__SOURCE EXTRACT__
Lisa Bond is on a very important mission…

BY LISA BOND

I reached the front of the security line and put my bag in the plastic tray, along with my house keys, watch and phone. The guards looked on sternly as I walked forward, arms raised as in pre-emptive surrender.

A peaked cap passed a scanner scrupulously close to my body, like those old toys where you had to guide a metal ring across a twisty metal wire and, if you touched it, you got a buzzer and a shock. I envisioned myself lighting up and the building going dark if that happened. I held my breath. 

Satisfied at last, he grunted and nodded me on towards the body scanner. I stepped carefully through, taking pains not to make eye contact with the cluster of guards beyond – all of whom were staring at me as though trying to decide whether I matched the profile of the tip-off they’d received earlier that day. I swallowed and felt my forehead dampen. One slowly drew out his baton and began to inspect it leisurely. 

Nervously I collected my belongings from the conveyor and made my way to the reception desk. Reception bunker it should have been called.  

“Yes?” barked a pair of spectacles behind the Perspex. 

I pulled out the document I had come to have endorsed – obtained after persuading a person of good standing, who’d known me for at least 10 years, but was not a relative, friend or had even heard of me, to swear a mighty oath in front of a Commissioner of Oaths in the Ceremony of Oaths. 

The spectacles glinted. 

“North Wing. Level 3. Corridor E, Room 497. Stairs over there.” 

The stairs began under a wide gothic arch and were themselves straight out of a 1920s German Expressionist movie. My footsteps echoed around the great stone columns and arches and were lost in the gloom. Not a soul was to be seen or heard. 

Eventually, I stood at the threshold to Room 497, Corridor E, Level 3, North Wing. A sign in gothic script sternly ordered: “Press bell and wait.”

I looked around, half expecting to see a bench of skeletons clutching papers in their bony claws, but it wasn’t long before a shape appeared behind the frosted glass of the service window, paused, and then slipped up the hatch six inches.

__THE PROBLEM__
Continue the account of getting a document endorsed, beginning after its final sentence about the service window hatch. The records that follow are independent material and have no connection to the account above.

__INFORMATION SUPPLIED__
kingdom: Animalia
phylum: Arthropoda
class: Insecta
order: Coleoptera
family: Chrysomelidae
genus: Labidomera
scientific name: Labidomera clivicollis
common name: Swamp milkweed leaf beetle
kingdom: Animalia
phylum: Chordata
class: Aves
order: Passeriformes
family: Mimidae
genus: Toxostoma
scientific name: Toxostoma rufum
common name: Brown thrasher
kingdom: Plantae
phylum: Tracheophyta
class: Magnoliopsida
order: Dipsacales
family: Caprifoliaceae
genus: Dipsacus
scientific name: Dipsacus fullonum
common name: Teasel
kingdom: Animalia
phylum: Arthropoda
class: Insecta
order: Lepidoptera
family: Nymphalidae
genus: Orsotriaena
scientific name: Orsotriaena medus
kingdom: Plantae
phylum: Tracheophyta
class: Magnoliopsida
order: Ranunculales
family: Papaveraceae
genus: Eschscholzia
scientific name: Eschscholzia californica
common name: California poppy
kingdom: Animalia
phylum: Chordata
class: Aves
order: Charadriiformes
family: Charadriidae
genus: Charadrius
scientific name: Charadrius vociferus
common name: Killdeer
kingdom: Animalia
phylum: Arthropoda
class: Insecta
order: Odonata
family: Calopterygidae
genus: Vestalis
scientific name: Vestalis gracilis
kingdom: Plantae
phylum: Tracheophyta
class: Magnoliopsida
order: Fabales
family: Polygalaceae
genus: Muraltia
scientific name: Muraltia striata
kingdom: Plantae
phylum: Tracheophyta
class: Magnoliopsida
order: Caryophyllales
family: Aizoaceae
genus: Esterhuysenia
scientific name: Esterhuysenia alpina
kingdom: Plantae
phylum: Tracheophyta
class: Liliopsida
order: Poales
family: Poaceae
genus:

__ANSWER TO THIS TASK__
“Document.” I slid it through. 

The shape disappeared and low voices were heard, engaged in some sort of argument. The shape returned. 

“This is wrong,” said the shape, thrusting the document back through the hatch.  

“You’ve put section 11, paragraph D, schedule ii here when it should have been section ii, paragraph D, schedule 11. You’ll have to get it done again and come back.” 

I felt faint. “Please,” I whimpered. “It took me months to get that done. I don’t know if I’ll even be able to find another guarantor.” 

There was a silence. Then another silence. Then a third silence that ended at last in a heavy sigh. 

“Oh all right. Cross it out, write it in correctly and initial the change. And I’m only doing this because I like your handwriting.” 

I did the necessary and once more the paper disappeared. Then the sound I’d been waiting for years to hear: a heavy thump. 

Twenty seconds later, I held the stamped and endorsed deed poll: I was now officially Lisa Niamh Bond, as official as official could be, and my new life as a transgender woman had finally begun. 

Lisa Bond is a writer and person living in 21st century London. Identifying mainly as a carbon-based, bipedal life form, her hobbies include being a lesbian and transgender woman. To keep her off the streets and usefully distracted, she recently became a student nurse and hopes eventually to meet Alex Kingston. In 2018, she took part in her band Brunk’s legendary world tour of Dunkirk, where her punk and ska trumpeting skills were much admired in French.